Saturday, 23 April 2011

Bill Kidd - The Election Blog 2011



Bill Kidd is SNP Candidate for Glasgow Anniesland

Scotland and the Wider-World – should we know our place?

Too wee, too poor, too stupid. Is that how you see our country? Is that how we should bring up our children to think of themselves and their communities? It’s how the British Establishment, both north and south of the Border, depict us, like Alice through a concave mirror. Therefore it’s vital that we take every opportunity to promote Scotland’s right to participate in the wider-world through international organisations and on platforms of particular interest to us here.

A couple of months after election to the Scottish Parliament in 2007 I joined PNND (Parliamentarians for Nuclear Non-proliferation and Disarmament) which operates in the parliaments of over 70 countries and has over 800 members. I am now the first Scot to sit on the 15 Member Global Council of PNND and this has afforded me the opportunity to speak at international gatherings at the UN on four separate occasions and a chance to question NATO politicians and diplomats on the future of Trident at Partnership for Peace in Geneva.

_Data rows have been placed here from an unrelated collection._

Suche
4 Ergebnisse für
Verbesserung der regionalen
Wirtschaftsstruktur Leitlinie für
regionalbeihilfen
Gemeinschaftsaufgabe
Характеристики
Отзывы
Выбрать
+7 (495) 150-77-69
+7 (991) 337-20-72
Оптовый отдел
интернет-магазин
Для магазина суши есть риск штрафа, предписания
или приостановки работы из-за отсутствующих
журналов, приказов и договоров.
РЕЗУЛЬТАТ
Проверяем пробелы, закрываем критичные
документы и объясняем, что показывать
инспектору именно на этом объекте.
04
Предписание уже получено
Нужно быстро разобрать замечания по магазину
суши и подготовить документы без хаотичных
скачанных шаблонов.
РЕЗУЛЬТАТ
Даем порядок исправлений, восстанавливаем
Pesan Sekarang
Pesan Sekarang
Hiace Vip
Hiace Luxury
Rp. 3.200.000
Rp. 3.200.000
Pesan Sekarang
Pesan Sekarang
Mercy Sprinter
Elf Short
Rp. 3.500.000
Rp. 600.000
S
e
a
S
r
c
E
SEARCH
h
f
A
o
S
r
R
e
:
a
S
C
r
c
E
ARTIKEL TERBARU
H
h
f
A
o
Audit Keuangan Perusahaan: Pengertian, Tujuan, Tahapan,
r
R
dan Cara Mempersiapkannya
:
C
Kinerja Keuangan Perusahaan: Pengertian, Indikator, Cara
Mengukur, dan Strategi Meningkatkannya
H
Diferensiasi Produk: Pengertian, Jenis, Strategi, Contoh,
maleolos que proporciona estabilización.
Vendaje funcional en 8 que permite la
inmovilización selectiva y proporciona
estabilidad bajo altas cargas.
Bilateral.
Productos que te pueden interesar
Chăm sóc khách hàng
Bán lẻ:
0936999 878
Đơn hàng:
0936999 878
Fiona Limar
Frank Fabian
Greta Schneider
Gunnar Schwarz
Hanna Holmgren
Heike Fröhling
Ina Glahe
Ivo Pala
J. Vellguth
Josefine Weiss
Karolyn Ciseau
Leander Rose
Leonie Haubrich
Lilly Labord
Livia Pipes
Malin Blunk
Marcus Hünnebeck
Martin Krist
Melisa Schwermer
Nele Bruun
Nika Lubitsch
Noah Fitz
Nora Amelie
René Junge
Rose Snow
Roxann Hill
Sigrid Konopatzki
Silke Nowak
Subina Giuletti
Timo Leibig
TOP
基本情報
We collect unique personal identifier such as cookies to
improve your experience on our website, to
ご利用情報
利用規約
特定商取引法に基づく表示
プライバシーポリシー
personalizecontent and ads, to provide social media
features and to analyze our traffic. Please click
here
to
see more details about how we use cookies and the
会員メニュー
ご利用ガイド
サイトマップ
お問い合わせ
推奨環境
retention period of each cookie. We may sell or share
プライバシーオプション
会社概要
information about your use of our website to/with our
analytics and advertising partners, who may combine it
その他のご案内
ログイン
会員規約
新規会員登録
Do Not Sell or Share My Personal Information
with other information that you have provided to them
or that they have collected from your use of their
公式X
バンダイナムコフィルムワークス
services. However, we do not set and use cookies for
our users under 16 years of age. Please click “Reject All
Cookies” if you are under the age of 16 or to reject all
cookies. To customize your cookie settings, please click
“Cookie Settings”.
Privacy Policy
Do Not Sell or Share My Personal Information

Having been a member of a delegation which met with Ban-Ki Moon to discuss his Five-Point-Plan for a World Without Nuclear Weapons and had a personal interview with Ambassador Cabactulan, President of the NPT Review Conference 2010, it has been made abundantly clear to me that Scotland’s place in the world and our popular and parliamentary opposition to Trident is known and understood at the highest levels. We need to make this awareness known to the Scottish People in order that they can gain the self-confidence that comes from being taken seriously by high-profile people of integrity on the world-stage.

I have to say that not only is it unquestioned by politicians and diplomats from across the world that Scots should appear at conferences and speak on behalf of delegations at international convocations but, to be fair to them, it is also accepted by ambassador level staff of the British State and we should not be shy to make ourselves known in those circles. For example, H.E. John Duncan the U.K. Ambassador to the United Nations in Geneva is a career diplomat who hails from Rhu and a genuine gentleman, and although he is very precise in his promotion of Trident as a deterrent and of its use in multilateral negotiations he well understands my belief in unilateral nuclear disarmament but has still been very helpful in introductions to other attendees at nuclear disarmament conferences. If we take ourselves seriously then others will too.

Scotland needs the full powers of a sovereign nation over defence and foreign affairs and to take our place on the world-stage in the promotion of nuclear non-proliferation and disarmament as well as in peace-keeping and serving as an honest broker in international disputes. Until that approaching day arrives we must as a matter of importance promote our nation as one which has something to say and to contribute on the matters of state which affect all existing members of the United Nations and the peoples of the world.